[Start of section]
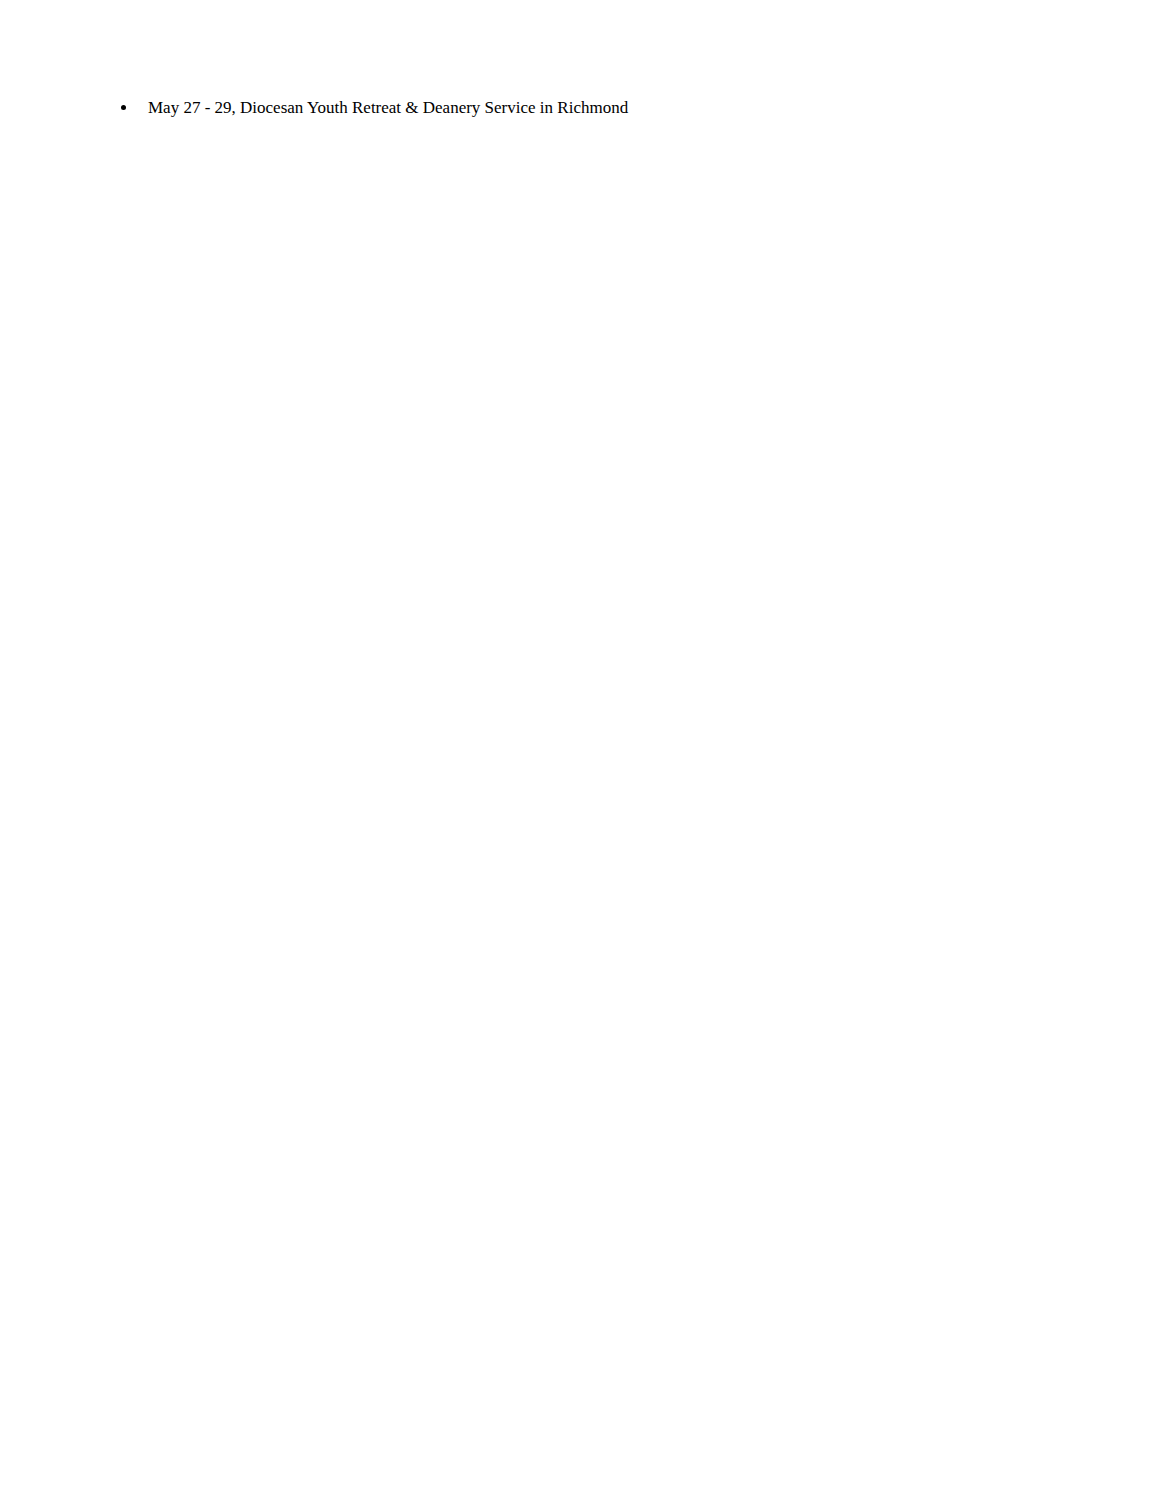May 27 - 29, Diocesan Youth Retreat & Deanery Service in Richmond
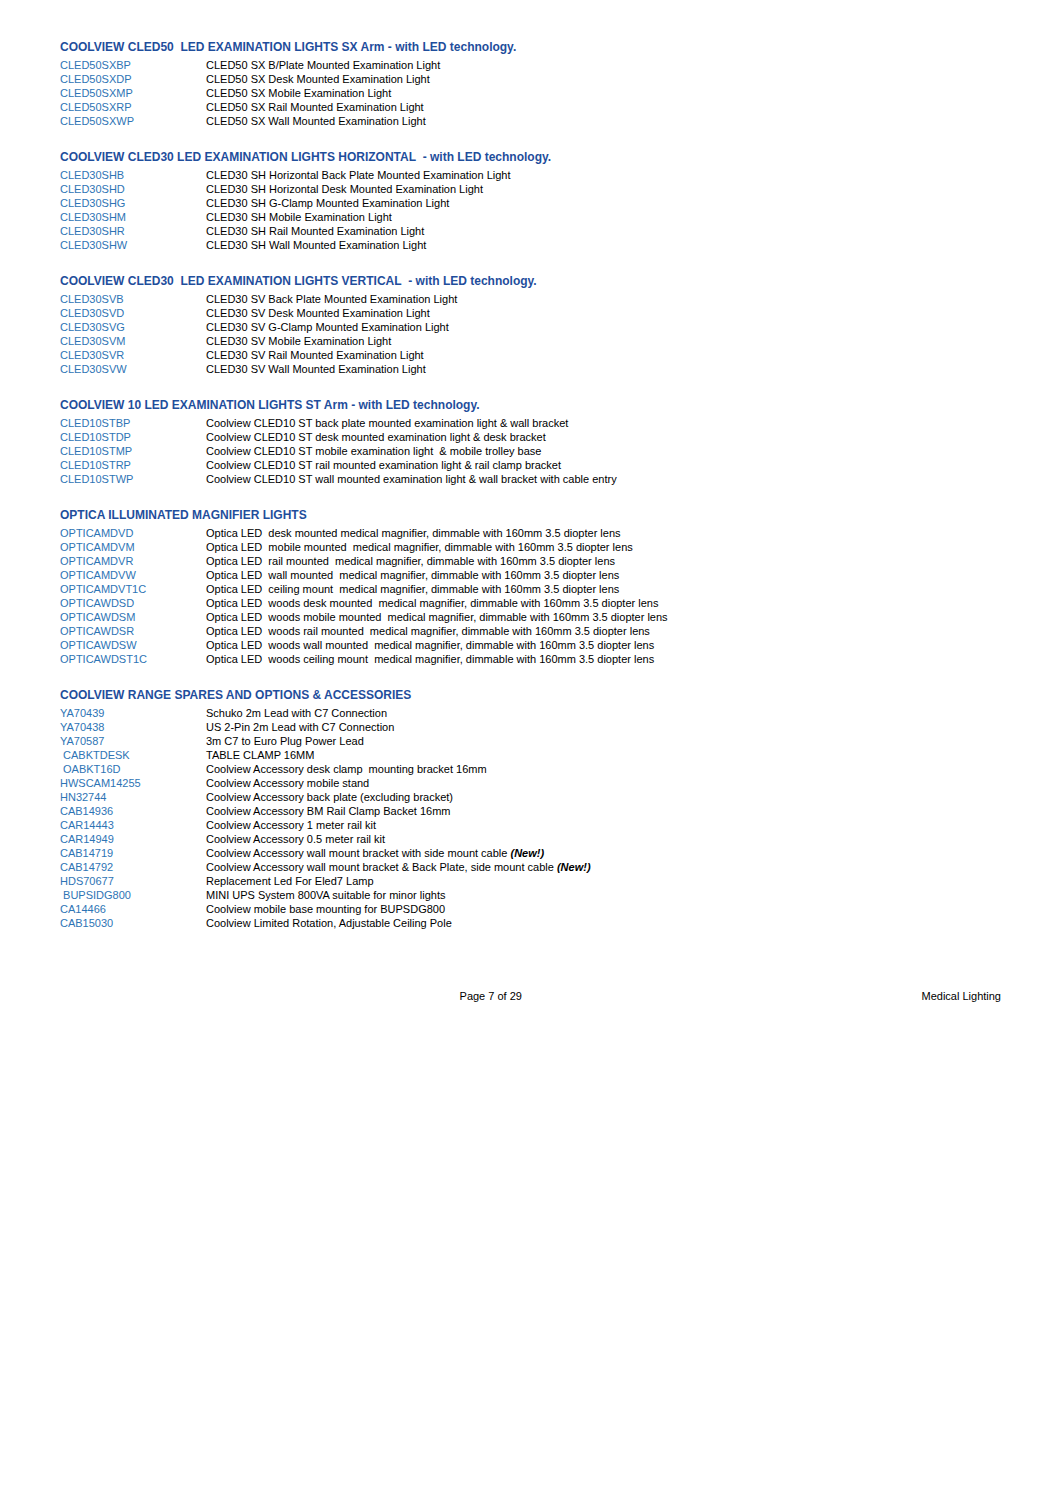COOLVIEW CLED50 LED EXAMINATION LIGHTS SX Arm - with LED technology.
| CLED50SXBP | CLED50 SX B/Plate Mounted Examination Light |
| CLED50SXDP | CLED50 SX Desk Mounted Examination Light |
| CLED50SXMP | CLED50 SX Mobile Examination Light |
| CLED50SXRP | CLED50 SX Rail Mounted Examination Light |
| CLED50SXWP | CLED50 SX Wall Mounted Examination Light |
COOLVIEW CLED30 LED EXAMINATION LIGHTS HORIZONTAL - with LED technology.
| CLED30SHB | CLED30 SH Horizontal Back Plate Mounted Examination Light |
| CLED30SHD | CLED30 SH Horizontal Desk Mounted Examination Light |
| CLED30SHG | CLED30 SH G-Clamp Mounted Examination Light |
| CLED30SHM | CLED30 SH Mobile Examination Light |
| CLED30SHR | CLED30 SH Rail Mounted Examination Light |
| CLED30SHW | CLED30 SH Wall Mounted Examination Light |
COOLVIEW CLED30 LED EXAMINATION LIGHTS VERTICAL - with LED technology.
| CLED30SVB | CLED30 SV Back Plate Mounted Examination Light |
| CLED30SVD | CLED30 SV Desk Mounted Examination Light |
| CLED30SVG | CLED30 SV G-Clamp Mounted Examination Light |
| CLED30SVM | CLED30 SV Mobile Examination Light |
| CLED30SVR | CLED30 SV Rail Mounted Examination Light |
| CLED30SVW | CLED30 SV Wall Mounted Examination Light |
COOLVIEW 10 LED EXAMINATION LIGHTS ST Arm - with LED technology.
| CLED10STBP | Coolview CLED10 ST back plate mounted examination light & wall bracket |
| CLED10STDP | Coolview CLED10 ST desk mounted examination light & desk bracket |
| CLED10STMP | Coolview CLED10 ST mobile examination light & mobile trolley base |
| CLED10STRP | Coolview CLED10 ST rail mounted examination light & rail clamp bracket |
| CLED10STWP | Coolview CLED10 ST wall mounted examination light & wall bracket with cable entry |
OPTICA ILLUMINATED MAGNIFIER LIGHTS
| OPTICAMDVD | Optica LED desk mounted medical magnifier, dimmable with 160mm 3.5 diopter lens |
| OPTICAMDVM | Optica LED mobile mounted medical magnifier, dimmable with 160mm 3.5 diopter lens |
| OPTICAMDVR | Optica LED rail mounted medical magnifier, dimmable with 160mm 3.5 diopter lens |
| OPTICAMDVW | Optica LED wall mounted medical magnifier, dimmable with 160mm 3.5 diopter lens |
| OPTICAMDVT1C | Optica LED ceiling mount medical magnifier, dimmable with 160mm 3.5 diopter lens |
| OPTICAWDSD | Optica LED woods desk mounted medical magnifier, dimmable with 160mm 3.5 diopter lens |
| OPTICAWDSM | Optica LED woods mobile mounted medical magnifier, dimmable with 160mm 3.5 diopter lens |
| OPTICAWDSR | Optica LED woods rail mounted medical magnifier, dimmable with 160mm 3.5 diopter lens |
| OPTICAWDSW | Optica LED woods wall mounted medical magnifier, dimmable with 160mm 3.5 diopter lens |
| OPTICAWDST1C | Optica LED woods ceiling mount medical magnifier, dimmable with 160mm 3.5 diopter lens |
COOLVIEW RANGE SPARES AND OPTIONS & ACCESSORIES
| YA70439 | Schuko 2m Lead with C7 Connection |
| YA70438 | US 2-Pin 2m Lead with C7 Connection |
| YA70587 | 3m C7 to Euro Plug Power Lead |
| CABKTDESK | TABLE CLAMP 16MM |
| OABKT16D | Coolview Accessory desk clamp mounting bracket 16mm |
| HWSCAM14255 | Coolview Accessory mobile stand |
| HN32744 | Coolview Accessory back plate (excluding bracket) |
| CAB14936 | Coolview Accessory BM Rail Clamp Backet 16mm |
| CAR14443 | Coolview Accessory 1 meter rail kit |
| CAR14949 | Coolview Accessory 0.5 meter rail kit |
| CAB14719 | Coolview Accessory wall mount bracket with side mount cable (New!) |
| CAB14792 | Coolview Accessory wall mount bracket & Back Plate, side mount cable (New!) |
| HDS70677 | Replacement Led For Eled7 Lamp |
| BUPSIDG800 | MINI UPS System 800VA suitable for minor lights |
| CA14466 | Coolview mobile base mounting for BUPSDG800 |
| CAB15030 | Coolview Limited Rotation, Adjustable Ceiling Pole |
Page 7 of 29
Medical Lighting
[End of section]
What you should do — From the listing above, the lines starting with the one that has "OPTICA ILLUMINATED MAGNIFIER LIGHTS" and running through the one that has "OPTICAMDVM | Optica" should be copied exactly, ends included.

Your response —
OPTICA ILLUMINATED MAGNIFIER LIGHTS
| OPTICAMDVD | Optica LED desk mounted medical magnifier, dimmable with 160mm 3.5 diopter lens |
| OPTICAMDVM | Optica LED mobile mounted medical magnifier, dimmable with 160mm 3.5 diopter lens |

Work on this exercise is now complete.